Things have come a long way in the last few months since KCR was trying to spearhead a non-Congress, non-BJP front, and Naidu was a member of the NDA.
The powerful leaders of Telangana and Andhra Pradesh seem to have put the idea of a Third Front or Federal Front on the backburner.
Instead, in a volatile political scenario, Telangana CM K. Chandrasekhar Rao seems to be gravitating towards the Bharatiya Janata Party-led National Democratic Alliance, while Andhra CM N. Chandrababu Naidu is cozying up to the Congress-led United Progressive Alliance.
This is a far cry from a few months ago when KCR, head of the Telangana Rashtra Samithi, was trying to spearhead a non-Congress, non-BJP political alternative, while Naidu’s Telugu Desam Party was still a member of the NDA.
KCR sets tongues wagging
On 15 June, KCR called on Prime Minister Narendra Modi, leaving political tongues wagging. He didn’t even make any attempt to brush them off as just “rumours” started by his detractors. Then, on 27 June, KCR’s son and Telangana IT minister K.T. Rama Rao also met the PM, who had denied appointments to Kerala chief minister Pinarayi Vijayan and some elected representatives from Andhra Pradesh.
Compare this to the April-May period, when KCR was postulating ideas and commencing an exercise to agree upon a “national agenda” by meeting prominent regional leaders like West Bengal CM Mamata Banerjee, former Tamil Nadu CM M. Karunanidhi and his son M.K. Stalin, H.D. Deve Gowda and his son Kumaraswamy (now chief minister of Karnataka), as well as former UP CM Akhilesh Yadav.
However, he has played his hand carefully, not shutting the door on the idea of a Federal Front, obviously for strategic reasons.

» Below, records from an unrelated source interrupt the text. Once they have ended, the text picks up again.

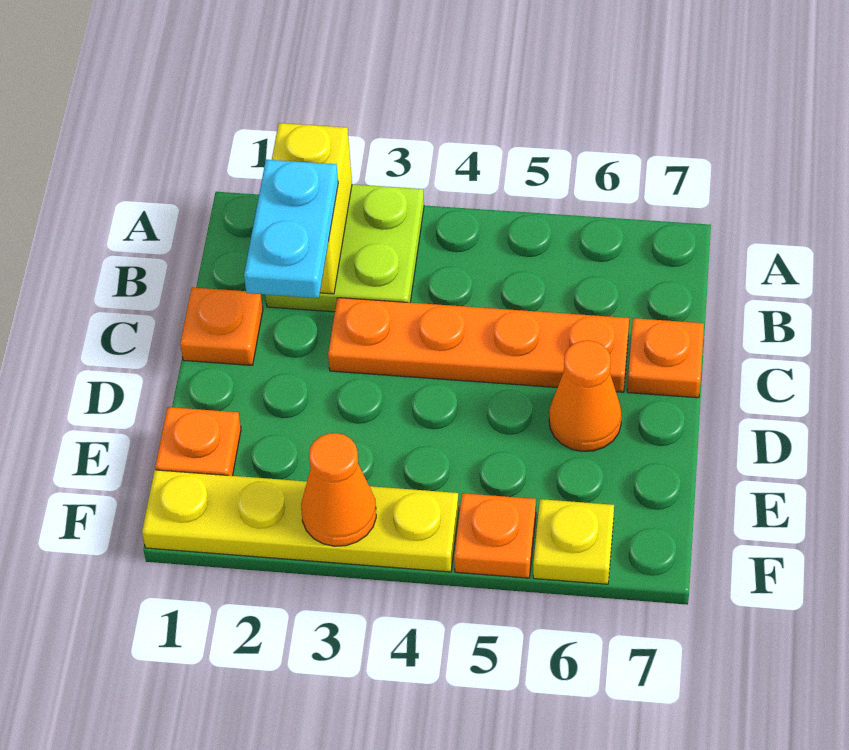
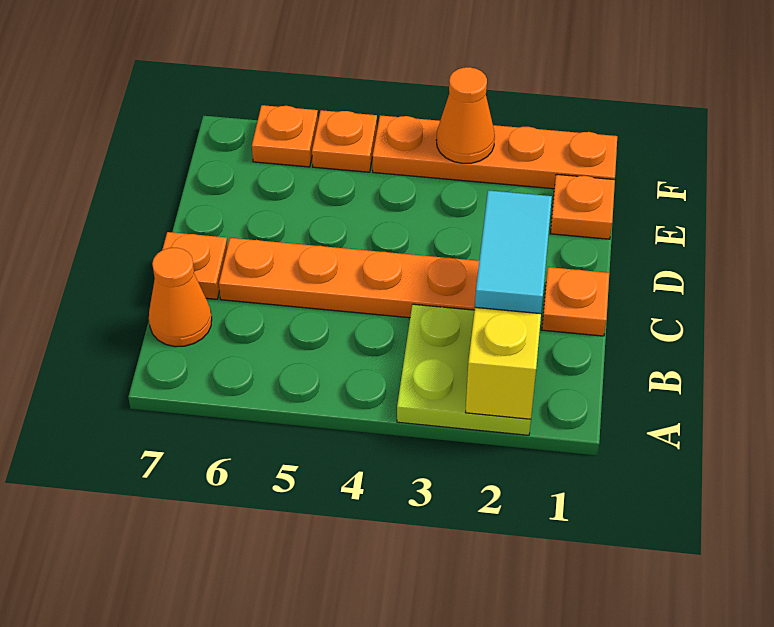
cyan plate B2:C2 level 3 -> cyan tile B2:C2 level 3
orange cone D6 level 1 -> orange cone B7 level 1
yellow plate F1:F4 level 1 -> orange plate F1:F4 level 1
yellow plate F6 level 1 -> orange plate F6 level 1

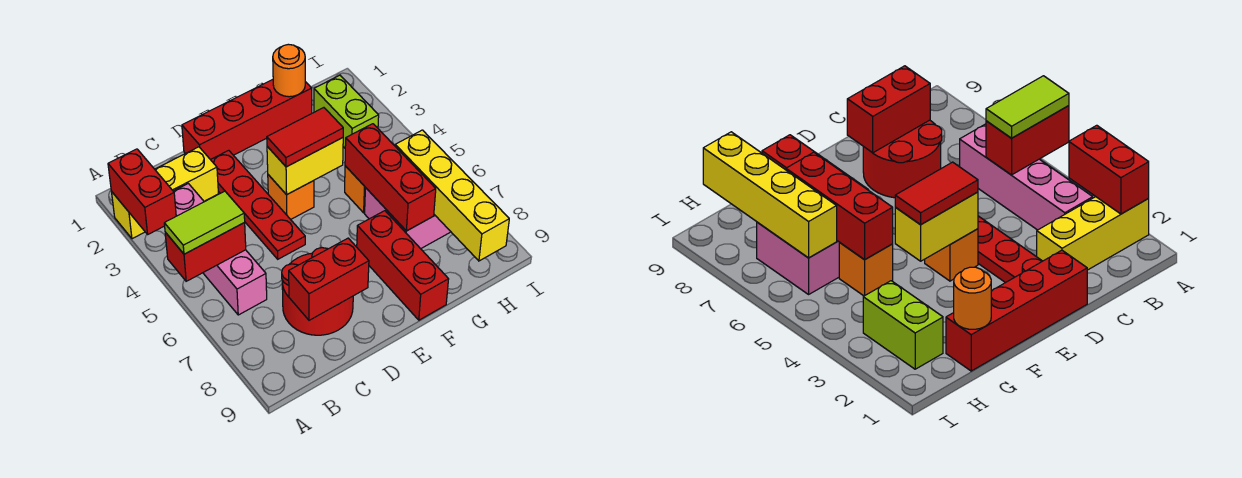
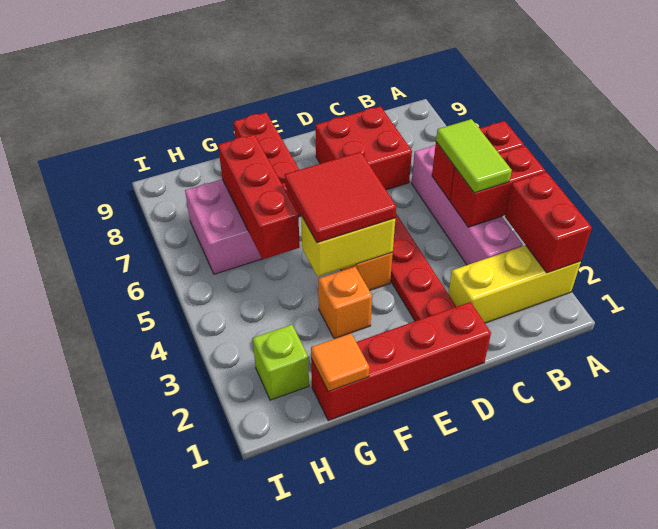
lime tile A5:B5 level 3 -> lime tile B4:B5 level 3
red round brick C7:D8 level 1 -> red brick C7:D8 level 1
red brick C8:D8 level 2 -> red brick A4:B4 level 2
red tile E4:F4 level 3 -> red tile E4:F5 level 3
orange round brick G1 level 2 -> orange tile G1 level 2
orange brick G5 level 1 -> orange brick F3 level 1
lime brick H2:H3 level 1 -> lime brick H2 level 1
yellow brick H6:H9 level 2 -> none

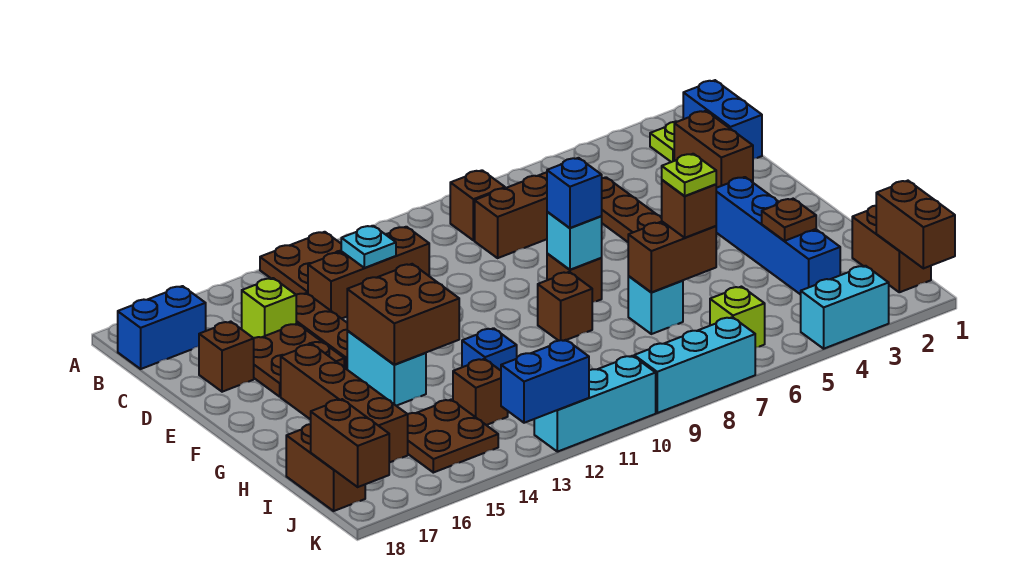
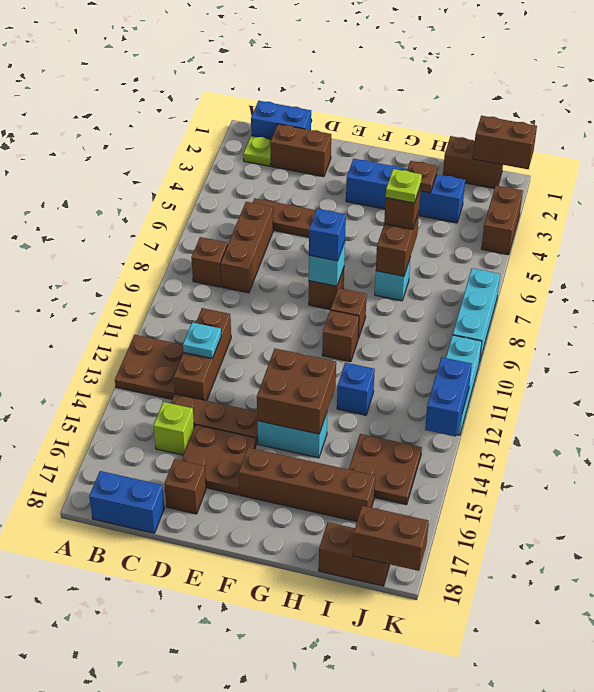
blue brick B17:B18 level 1 -> blue brick B18:C18 level 1
brown brick I13 level 1 -> brown brick G10 level 1
lime brick J6 level 1 -> none
cyan brick K3:K4 level 1 -> brown brick K3:K4 level 1

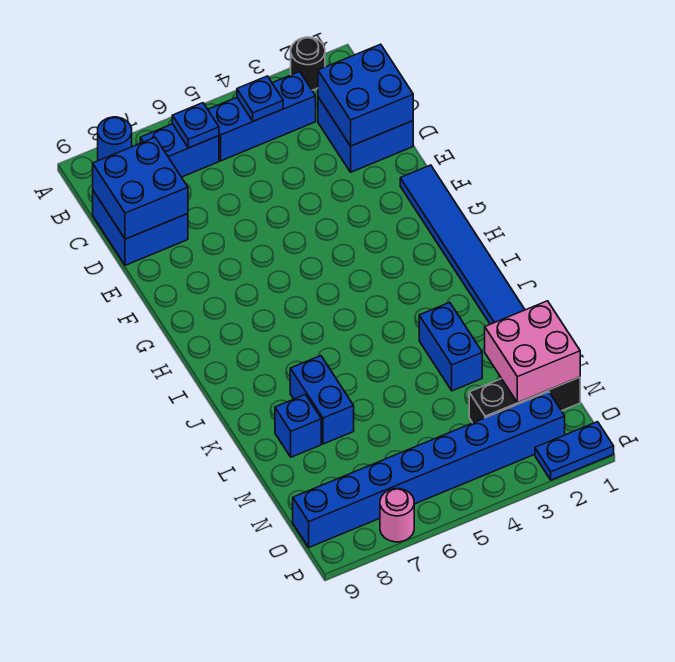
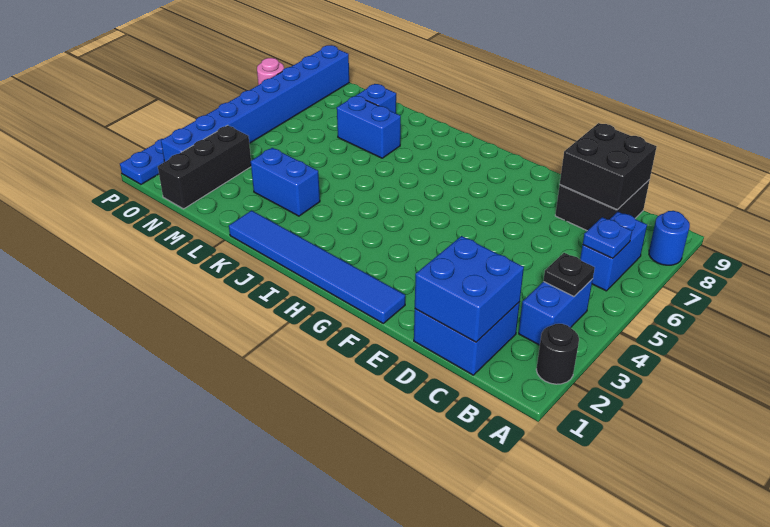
blue brick B3:B5 level 1 -> blue brick B3:B4 level 1
blue plate B4 level 2 -> black plate B4 level 2
blue brick C8:D9 level 1 -> black brick C8:D9 level 1
blue brick C8:D9 level 2 -> black brick C8:D9 level 2
pink brick M1:N2 level 2 -> none

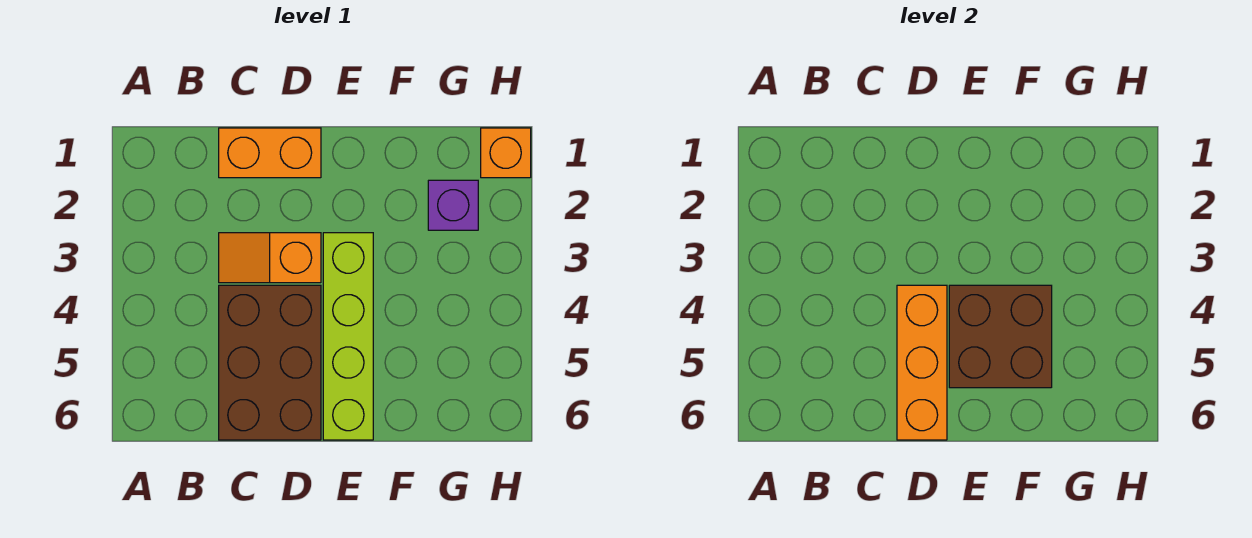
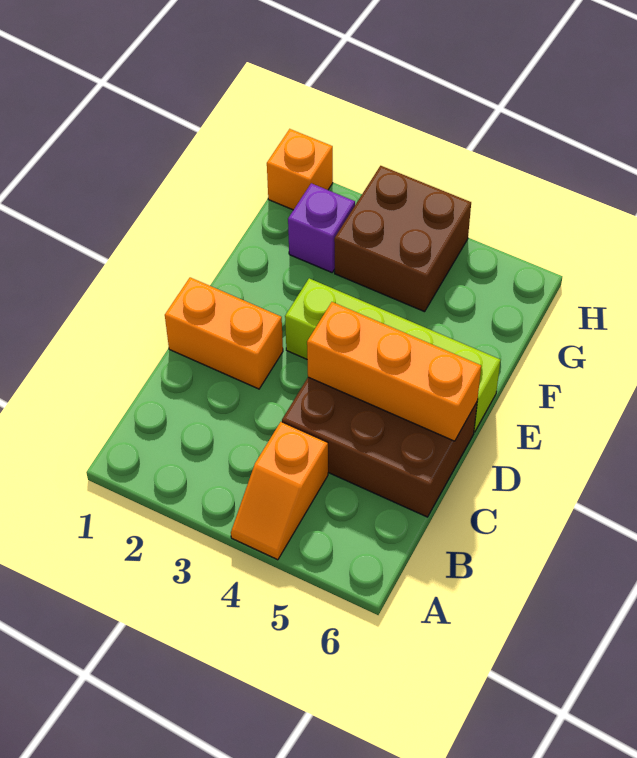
orange brick C1:D1 level 1 -> orange brick D1:D2 level 1
orange slope C3:D3 level 1 top D -> orange slope A4:B4 level 1 top B
brown brick E4:F5 level 2 -> brown brick G3:H4 level 1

When he was in Chennai to meet Karunanidhi and son, a journalist asked KCR if he was open to working with the Congress – his main opposition party in Telangana. He displayed dexterity by ruling out the possibility, and even hinting that he wasn’t averse to the idea if things moved in that direction.
What Naidu has been up to
While KCR has left political analysts as well as Congress leaders scratching their heads, his former boss Naidu has been spitting fire against the BJP and Modi since walking out of the NDA in March for not acceding to the demand of Special Category Status for Andhra Pradesh.
Naidu couldn’t conceal his future gameplan when he rubbed shoulders with Congress president Rahul Gandhi in full public glare and in the presence of Mamata Banerjee, Akhilesh Yadav and Communist leaders Sitaram Yechury and D. Raja at the swearing-in ceremony of Kumaraswamy in Bengaluru. He gave out the clear signal to the other politicians that he would prefer a Congress-led coalition than a Third Front.
This came as a surprise, for not only is anti-Congressism the pillar on which the TDP stands, but Naidu himself was the architect of the non-Congress, non-BJP United Front government of Deve Gowda and I.K. Gujral in the 1990s, before joining the NDA fold in 1998.
Considering his experience and manoeuvring skills, some leaders have been looking to Naidu as a spearhead of the anti-BJP coalition. This naturally irked KCR, but he hadn’t yet made many obvious moves in the opposite direction.
Things came to a head in the midst of the sordid Arvind Kejriwal-versus-Lieutenant Governor episode in New Delhi, on the eve of the NITI Aayog meet. Naidu wanted to hog the limelight, but somehow, Mamata Banerjee emerged as the cynosure, leaving Naidu to play second fiddle. This further seems to have pushed Naidu into the Congress’s corner.
At around the same time, KCR met the Prime Minister and also stayed away from rallying behind Kejriwal with his other counterparts, signalling his shift towards the BJP.
What the future may hold
Will KCR’s TRS join hands with the BJP openly? Certainly not. He has a strong political ally in Asaduddin Owaisi, the MP for Hyderabad and supremo of the All India Majlis-e-Ittihadul Muslimeen, and KCR will never want to rub Owaisi the wrong way. However, the man known as the creator of Telangana may not be averse to supporting Modi if the latter falls short of numbers and seeks a ‘strategic’ post-poll alliance.
It does seem that both states are preparing for early polls. KCR suggested he was game for an early election, and wouldn’t mind simultaneous polls with the Lok Sabha. He has begun inducting adding some muscle to his party, while also cutting down on some flab.
Naidu, on the other hand, also seems to be prepared to follow suit, portraying his bete noire Y.S. Jaganmohan Reddy as cohort of the BJP. But he’ll also expect to be the glue guy who brings and keeps anti-BJP forces together.
The author is a senior journalist and columnist based in Hyderabad.